終盤、公園の遊具の話からラストまでは圧巻である、この話が遠い昔の遠い場所の話ではなく、自分たちの問題として一気に近付く瞬間の緊張感は半端ではない。普遍的なお話としてではなく、身近に迫る危機感として、伝わる。自分の身は自分で守らなくてはならない。危険は避けるのではなく、危険だと理解して向き合うべきなのだ。
お金が人を狂わせていくこと。政府との攻防。我々は国家の政策の前では為す術もないのか。それでもNOと言い続けること。無力だからといって、諦めてしまうこと。何を成すべきなのか。自分のことしか考えないのか。正しいことが正しいこととしてまかり通らないこと。社会的弱者は、怒りに対して怒りで立ち向かうのではなく、諦めないこと、正しいことを貫くこと、それしかないのではないか。この村の問題は僕たちみんなの問題で、国の理不尽に対して断固として立ち向かうこと。そんなこんなのさまざまな問題が怒濤のように押し寄せる。ここからさまざまな問題が噴出することになる。それまでは、客観的に(遠いお話として)この芝居を見てきた自分たちが、いきなりこのドラマの坩堝の中にたたき込まれることになる。すべてが今の自分たちの問題となり観客ではなく、当事者になる。
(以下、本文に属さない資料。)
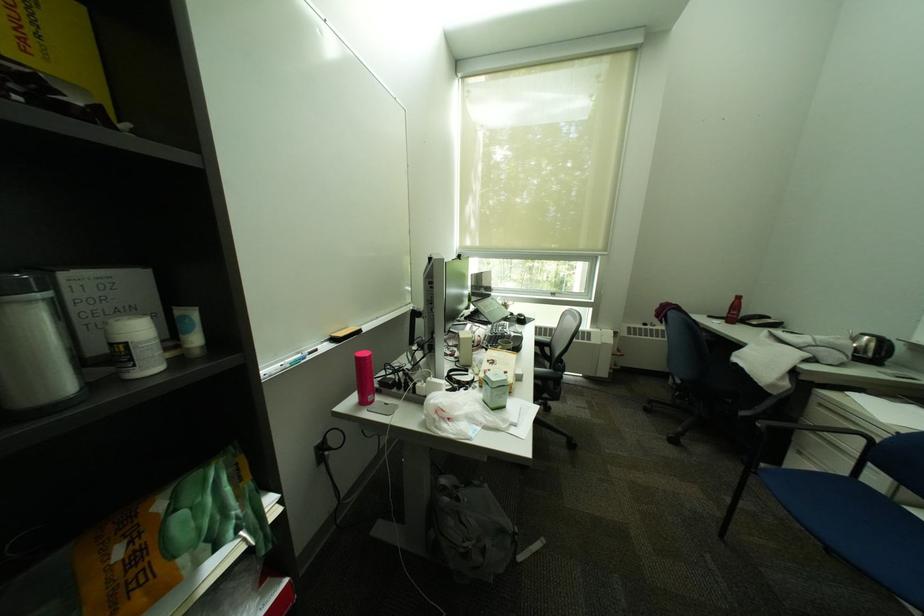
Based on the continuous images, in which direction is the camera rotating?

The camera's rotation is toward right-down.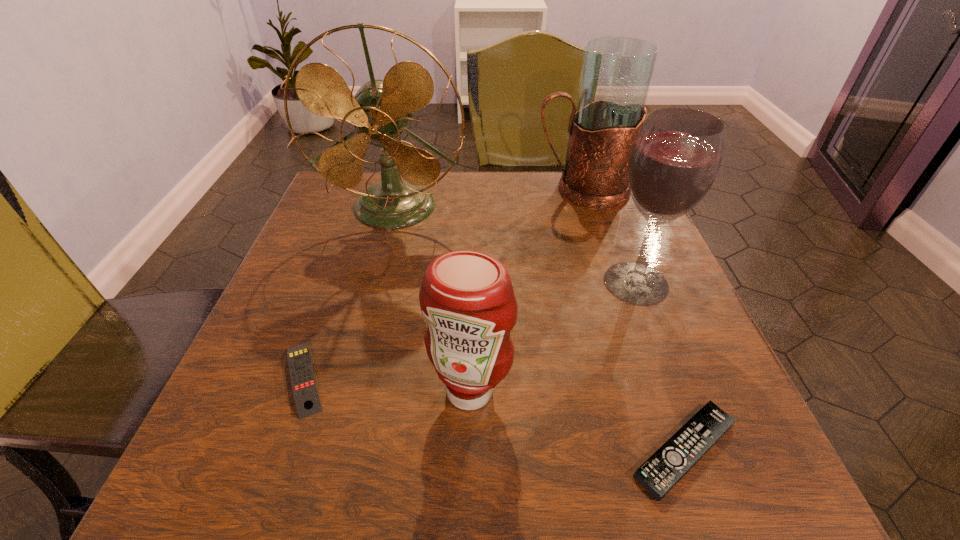
This screenshot has width=960, height=540. I want to click on the tallest object, so click(380, 110).

I want to click on pitcher, so click(616, 74).

The height and width of the screenshot is (540, 960). I want to click on alcohol, so click(x=675, y=159).

Locate an element on the screen. the third shortest object is located at coordinates (467, 297).

The image size is (960, 540). In order to click on the second shortest object in this screenshot , I will do `click(305, 392)`.

Locate an element on the screen. Image resolution: width=960 pixels, height=540 pixels. the left remote control is located at coordinates point(305,392).

Image resolution: width=960 pixels, height=540 pixels. What are the coordinates of `the shortest object` in the screenshot? It's located at (661, 472).

You are a GUI agent. You are given a task and a screenshot of the screen. Output one action in this format:
    pyautogui.click(x=<x>, y=<y>)
    Task: Click on the right remote control
    This screenshot has height=540, width=960.
    Given the screenshot: What is the action you would take?
    coord(661,472)

Identify the location of vacant area situated in front of the tallest object, directing air flow. This screenshot has height=540, width=960. (371, 299).

Where is `free region located with the handle on the side of the pitcher`? Image resolution: width=960 pixels, height=540 pixels. free region located with the handle on the side of the pitcher is located at coordinates (499, 191).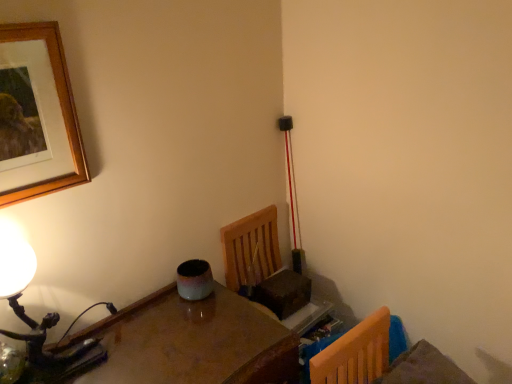
Question: Is glossy wooden table at lower left completely or partially outside of wooden picture frame at upper left?

Choices:
 (A) no
 (B) yes

Answer: (B)

Question: Is glossy wooden table at lower left not near wooden picture frame at upper left?

Choices:
 (A) no
 (B) yes

Answer: (A)

Question: Does glossy wooden table at lower left have a smaller size compared to wooden picture frame at upper left?

Choices:
 (A) yes
 (B) no

Answer: (B)

Question: Is glossy wooden table at lower left taller than wooden picture frame at upper left?

Choices:
 (A) no
 (B) yes

Answer: (B)

Question: Considering the relative sizes of glossy wooden table at lower left and wooden picture frame at upper left in the image provided, is glossy wooden table at lower left wider than wooden picture frame at upper left?

Choices:
 (A) yes
 (B) no

Answer: (A)

Question: Looking at the image, does wooden picture frame at upper left seem bigger or smaller compared to matte black table lamp at left?

Choices:
 (A) small
 (B) big

Answer: (A)

Question: Is wooden picture frame at upper left to the left or to the right of matte black table lamp at left in the image?

Choices:
 (A) right
 (B) left

Answer: (B)

Question: Considering the positions of wooden picture frame at upper left and matte black table lamp at left in the image, is wooden picture frame at upper left wider or thinner than matte black table lamp at left?

Choices:
 (A) thin
 (B) wide

Answer: (A)

Question: From a real-world perspective, is wooden picture frame at upper left physically located above or below matte black table lamp at left?

Choices:
 (A) above
 (B) below

Answer: (A)

Question: Would you say glossy wooden table at lower left is to the left or to the right of matte black table lamp at left in the picture?

Choices:
 (A) right
 (B) left

Answer: (A)

Question: Is glossy wooden table at lower left situated inside matte black table lamp at left or outside?

Choices:
 (A) inside
 (B) outside

Answer: (B)

Question: From the image's perspective, is glossy wooden table at lower left above or below matte black table lamp at left?

Choices:
 (A) above
 (B) below

Answer: (B)

Question: From a real-world perspective, relative to matte black table lamp at left, is glossy wooden table at lower left vertically above or below?

Choices:
 (A) above
 (B) below

Answer: (B)

Question: Considering the relative positions of matte black table lamp at left and glossy wooden table at lower left in the image provided, is matte black table lamp at left to the left or to the right of glossy wooden table at lower left?

Choices:
 (A) right
 (B) left

Answer: (B)

Question: In the image, is matte black table lamp at left positioned in front of or behind glossy wooden table at lower left?

Choices:
 (A) behind
 (B) front

Answer: (A)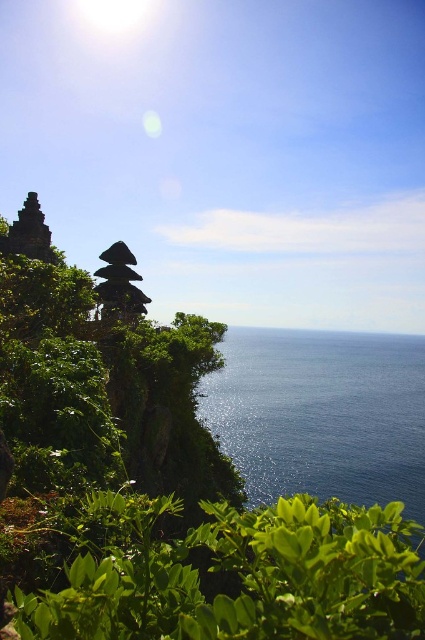
You are standing at the base of the cliff where the temple is located. You want to reach the blue glossy water at lower center. According to the coordinates provided, in which cardinal direction should you head from the temple to reach the water?

The blue glossy water at lower center is located at coordinates point (322, 413). Since the temple is on the left side of the image, heading towards the right direction would lead you towards the water.

Based on the photo, you are a tourist standing on the beach and want to take a photo of both the blue glossy water at lower center and the dark brown stone structure at center. Given that your camera has a maximum zoom range of 50 meters, can you capture both objects in a single frame without moving your position?

The blue glossy water at lower center is 83.70 meters away from the dark brown stone structure at center. Since the distance between them exceeds the camera maximum zoom range of 50 meters, you cannot capture both objects in a single frame without moving your position.

You are a photographer planning to capture the dark brown stone structure at center and the blue glossy water at lower center in a single frame. Based on their positions, which object should you focus on first to ensure both are in the shot?

The dark brown stone structure at center is above the blue glossy water at lower center, so focusing on the structure first will allow the water to naturally fall into the lower portion of the frame.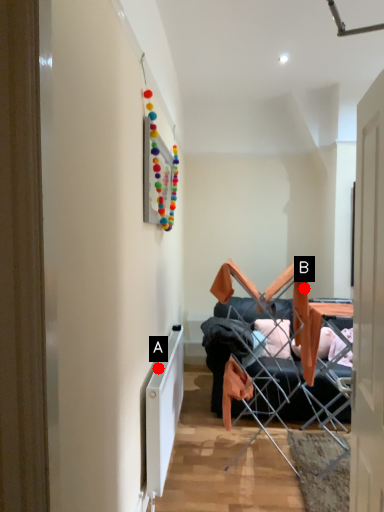
Question: Two points are circled on the image, labeled by A and B beside each circle. Which of the following is the farthest from the observer?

ふたつの時代を交互に描くことで、過去と現在、ふたつの家族のお話が渾然一体となる。ゆっくりと、丁寧に順序立てて、なぜこんなことになったのかが語られる。ダムの底に沈むことになった村での、反対派推進派の対立ではなく、立場を同じくしてきたはずのふたりの女性が真っ向から対立していくドラマを核にして、和解に至るドラマはただのハッピーエンドではない。渾身の力作である。